How to Get Started With TypeScript
JavaScript is weakly typed by its nature. This means that data types are always inferred from the variable declarations. This makes the language really flexible, and easy to learn for new programmers who don’t want to worry about different data types. But there’s a downside to this flexibility.
This can cause unexpected errors in your applications that you can easily catch with TypeScript even in your IDE before compile time. Imagine you are working on a game and you have some scores to be displayed. The data is stored in a database on the server, which you request. You get it back as a number and based on the values of other DOM elements, you want to increment this number. So you get the innerText
from the DOM element and add it to your score:
const score = 100;
const bonus = document.getElementById('bonus').innerText; // Returns "20" as a string
// Score will be "10020"
score += bonus;
This isn’t quite the behavior you were looking for, but no errors will be thrown as JavaScript silently converts the number into a string. This could have been easily avoided.
TypeScript — a superset of JavaScript — can turn your JavaScript files into strongly typed TypeScript files. And since any valid JavaScript file also works as a TypeScript file, the learning curve is really shallow. You can type your already existing JavaScript code, incrementally as you go, without having to worry about breaking anything.
Get Started With TypeScript
To get started with TypeScript, you can install it globally by running npm i -g typescript
in your terminal. With that installed, you should be able to transpile TypeScript files, using the tsc
command in your terminal. Create a new file called index.ts
, and add the following line, then run tsc index.js
in the directory where the file has been created:
const hello = '👋';
You will see that TypeScript will generate an index.js
file next to your TypeScript file with the following content:
var hello = '👋';
It changed the const
keyword to var
, so we can be sure that TypeScript is now set up and is working. This happens because it transpiles your code down to ES3 by default. Of course, this code has nothing to do with TypeScript so far, the const
keyword is part of ES6. It just shows that TypeScript can also transpile your code down to a different version of JavaScript. You can target the version among other things with CLI flags. For example, to transpile to ES6, you would do:
tsc index.ts -t ES6
tsc index.ts -target ES6
Both of them will work, and you get back the same variable with the const
keyword. Of course, it would be super tedious to always write out these flags into the terminal, so TypeScript provides a configuration file, where you can configure every aspect of the compiler.

·····

■ WRITTEN EXERCISE 1
Answer these questions from the TypeScript tutorial:
(a) What terminal command does it give for installing TypeScript globally?
(b) Which keyword replaced const in the generated index.js file?
(c) What version of JavaScript does TypeScript transpile code down to by default?
■ WRITTEN EXERCISE 2
Return, word for word, the part of the TypeScript tutorial that opens with the words containing "score += bonus;" and closes with "been easily avoided.".

[Saved entries]
·····

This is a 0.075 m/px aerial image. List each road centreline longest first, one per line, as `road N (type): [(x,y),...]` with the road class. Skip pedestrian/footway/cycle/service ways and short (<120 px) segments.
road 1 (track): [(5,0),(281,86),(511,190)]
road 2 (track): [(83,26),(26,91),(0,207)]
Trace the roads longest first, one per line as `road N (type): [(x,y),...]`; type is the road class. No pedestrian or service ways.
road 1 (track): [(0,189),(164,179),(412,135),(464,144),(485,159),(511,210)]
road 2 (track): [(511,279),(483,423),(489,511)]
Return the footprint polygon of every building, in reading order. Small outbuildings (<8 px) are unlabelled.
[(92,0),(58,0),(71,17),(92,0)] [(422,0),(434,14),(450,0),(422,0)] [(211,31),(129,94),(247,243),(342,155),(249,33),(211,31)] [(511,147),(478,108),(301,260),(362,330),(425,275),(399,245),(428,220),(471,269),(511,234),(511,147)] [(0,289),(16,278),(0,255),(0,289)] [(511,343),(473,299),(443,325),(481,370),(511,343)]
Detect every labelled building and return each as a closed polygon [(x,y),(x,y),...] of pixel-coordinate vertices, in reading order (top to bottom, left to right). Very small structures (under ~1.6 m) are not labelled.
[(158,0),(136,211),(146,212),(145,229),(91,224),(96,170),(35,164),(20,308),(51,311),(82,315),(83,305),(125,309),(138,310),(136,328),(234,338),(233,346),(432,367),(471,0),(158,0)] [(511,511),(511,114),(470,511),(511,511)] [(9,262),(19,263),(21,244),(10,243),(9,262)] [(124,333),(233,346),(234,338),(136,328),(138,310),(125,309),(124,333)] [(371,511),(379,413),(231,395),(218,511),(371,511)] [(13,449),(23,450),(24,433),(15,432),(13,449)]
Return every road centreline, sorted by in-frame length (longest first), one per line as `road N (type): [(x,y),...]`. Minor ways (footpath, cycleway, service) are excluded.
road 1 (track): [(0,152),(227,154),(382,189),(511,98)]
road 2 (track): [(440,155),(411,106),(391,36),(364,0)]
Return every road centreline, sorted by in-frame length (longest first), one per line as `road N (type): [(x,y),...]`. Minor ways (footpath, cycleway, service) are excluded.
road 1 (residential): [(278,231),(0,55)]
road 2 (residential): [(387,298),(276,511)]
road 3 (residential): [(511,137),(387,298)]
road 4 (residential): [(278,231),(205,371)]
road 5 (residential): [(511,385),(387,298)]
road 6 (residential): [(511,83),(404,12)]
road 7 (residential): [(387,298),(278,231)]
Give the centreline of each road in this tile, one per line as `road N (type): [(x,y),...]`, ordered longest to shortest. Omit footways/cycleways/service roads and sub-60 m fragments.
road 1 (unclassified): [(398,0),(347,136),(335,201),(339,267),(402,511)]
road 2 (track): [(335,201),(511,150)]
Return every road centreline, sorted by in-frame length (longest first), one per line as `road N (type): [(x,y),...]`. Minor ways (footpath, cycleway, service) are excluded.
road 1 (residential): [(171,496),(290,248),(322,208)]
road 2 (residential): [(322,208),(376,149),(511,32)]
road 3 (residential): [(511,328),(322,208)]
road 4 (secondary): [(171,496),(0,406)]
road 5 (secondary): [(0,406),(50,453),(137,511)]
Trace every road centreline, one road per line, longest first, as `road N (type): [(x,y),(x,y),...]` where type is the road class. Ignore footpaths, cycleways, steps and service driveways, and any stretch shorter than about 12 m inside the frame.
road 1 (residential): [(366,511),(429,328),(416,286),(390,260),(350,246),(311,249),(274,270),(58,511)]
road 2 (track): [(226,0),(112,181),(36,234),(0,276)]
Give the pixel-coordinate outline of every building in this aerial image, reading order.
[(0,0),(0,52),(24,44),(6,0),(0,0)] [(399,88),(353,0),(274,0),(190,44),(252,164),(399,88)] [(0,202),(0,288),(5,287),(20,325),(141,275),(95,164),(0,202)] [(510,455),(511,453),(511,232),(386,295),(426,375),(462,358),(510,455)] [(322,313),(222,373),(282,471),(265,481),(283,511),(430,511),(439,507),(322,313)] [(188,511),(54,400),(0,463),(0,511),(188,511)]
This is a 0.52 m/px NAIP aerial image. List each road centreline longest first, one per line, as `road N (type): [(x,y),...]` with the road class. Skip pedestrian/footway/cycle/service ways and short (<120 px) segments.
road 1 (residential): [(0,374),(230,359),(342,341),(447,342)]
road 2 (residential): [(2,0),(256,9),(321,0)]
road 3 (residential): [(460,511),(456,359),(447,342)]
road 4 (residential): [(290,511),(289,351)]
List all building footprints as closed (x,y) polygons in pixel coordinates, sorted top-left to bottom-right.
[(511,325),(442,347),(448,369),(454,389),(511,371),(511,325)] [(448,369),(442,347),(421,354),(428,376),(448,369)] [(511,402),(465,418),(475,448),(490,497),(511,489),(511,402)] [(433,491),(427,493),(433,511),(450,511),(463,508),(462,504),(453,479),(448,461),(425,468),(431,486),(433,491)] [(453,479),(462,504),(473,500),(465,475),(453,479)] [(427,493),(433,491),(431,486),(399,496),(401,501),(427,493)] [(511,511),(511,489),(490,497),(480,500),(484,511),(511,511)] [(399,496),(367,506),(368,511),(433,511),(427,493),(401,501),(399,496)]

·····

■ OUTPUT 1
(a) npm i -g typescript
(b) var
(c) ES3

■ OUTPUT 2
score += bonus;
This isn’t quite the behavior you were looking for, but no errors will be thrown as JavaScript silently converts the number into a string. This could have been easily avoided.